## EXERCISE OBJECTIVE
Set down the records again without changes, starting with the line that contains "pose: elev=262.2 azim=302.5" and going on through the line that contains "Dot at: (159, 279)", both included. Leave the pictures out of your answer.
--- START OF GIVEN DATA ---
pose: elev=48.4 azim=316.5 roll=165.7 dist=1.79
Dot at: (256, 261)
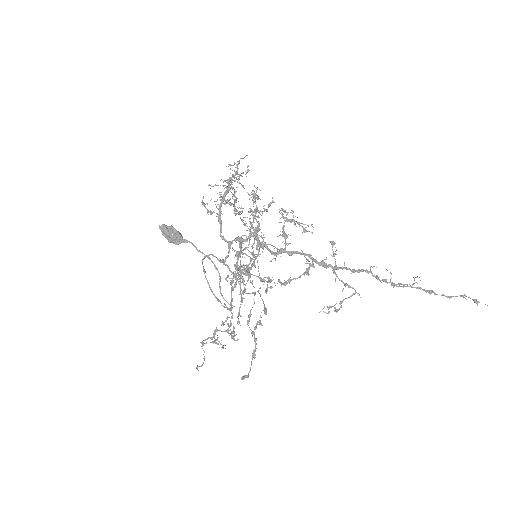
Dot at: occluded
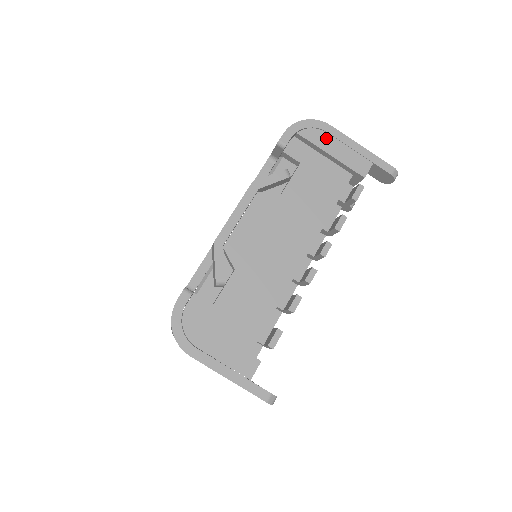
--- END OF GIVEN DATA ---
--- START OF GIVEN DATA ---
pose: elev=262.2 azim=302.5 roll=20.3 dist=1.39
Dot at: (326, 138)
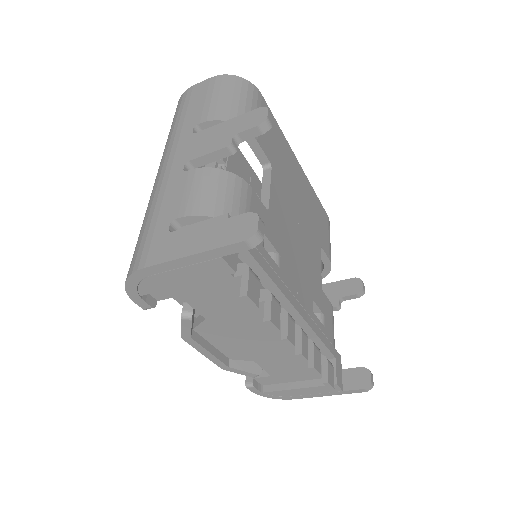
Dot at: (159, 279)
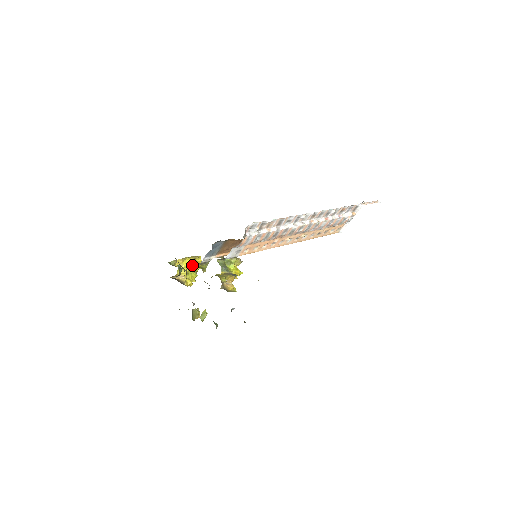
--- END OF GIVEN DATA ---
--- START OF GIVEN DATA ---
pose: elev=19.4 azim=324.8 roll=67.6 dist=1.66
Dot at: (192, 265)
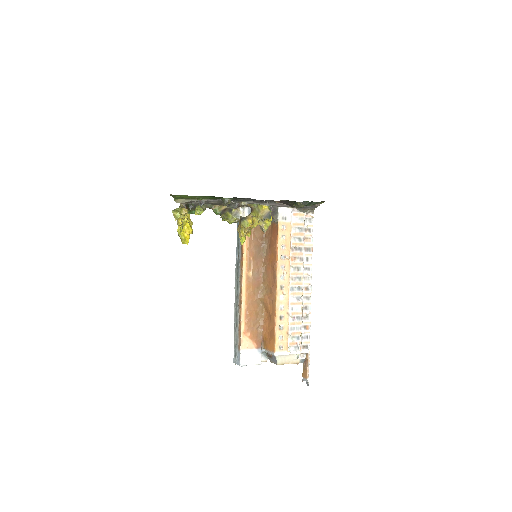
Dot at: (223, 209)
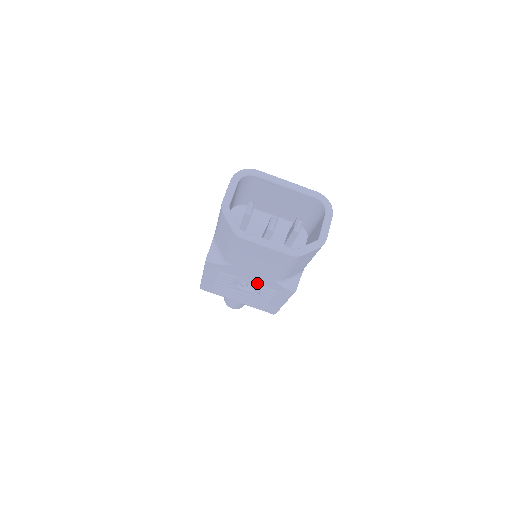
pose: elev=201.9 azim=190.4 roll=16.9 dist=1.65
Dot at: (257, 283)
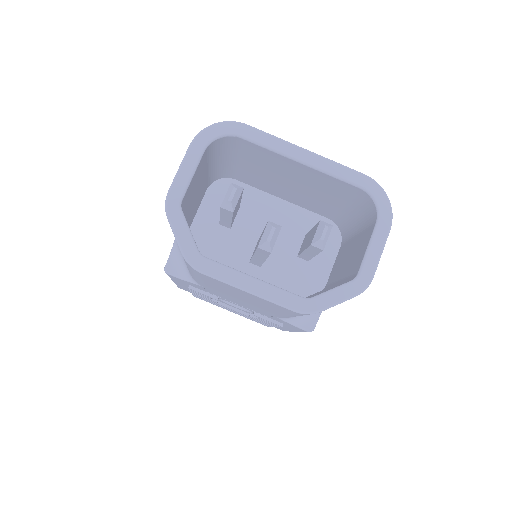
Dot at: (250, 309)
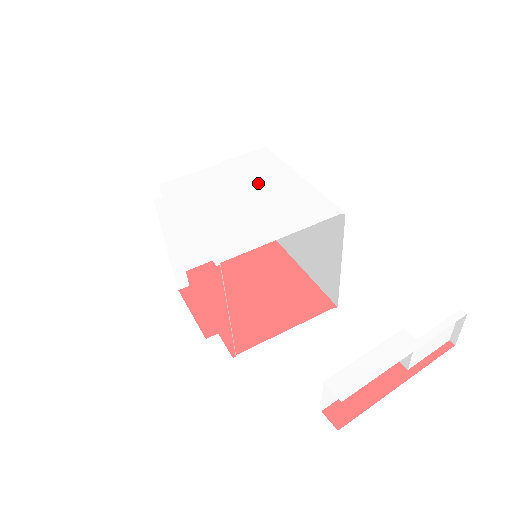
--- END OF GIVEN DATA ---
## EXERCISE SOLUTION
pose: elev=262.2 azim=302.5 roll=20.3 dist=1.39
Dot at: (326, 138)
Dot at: (159, 279)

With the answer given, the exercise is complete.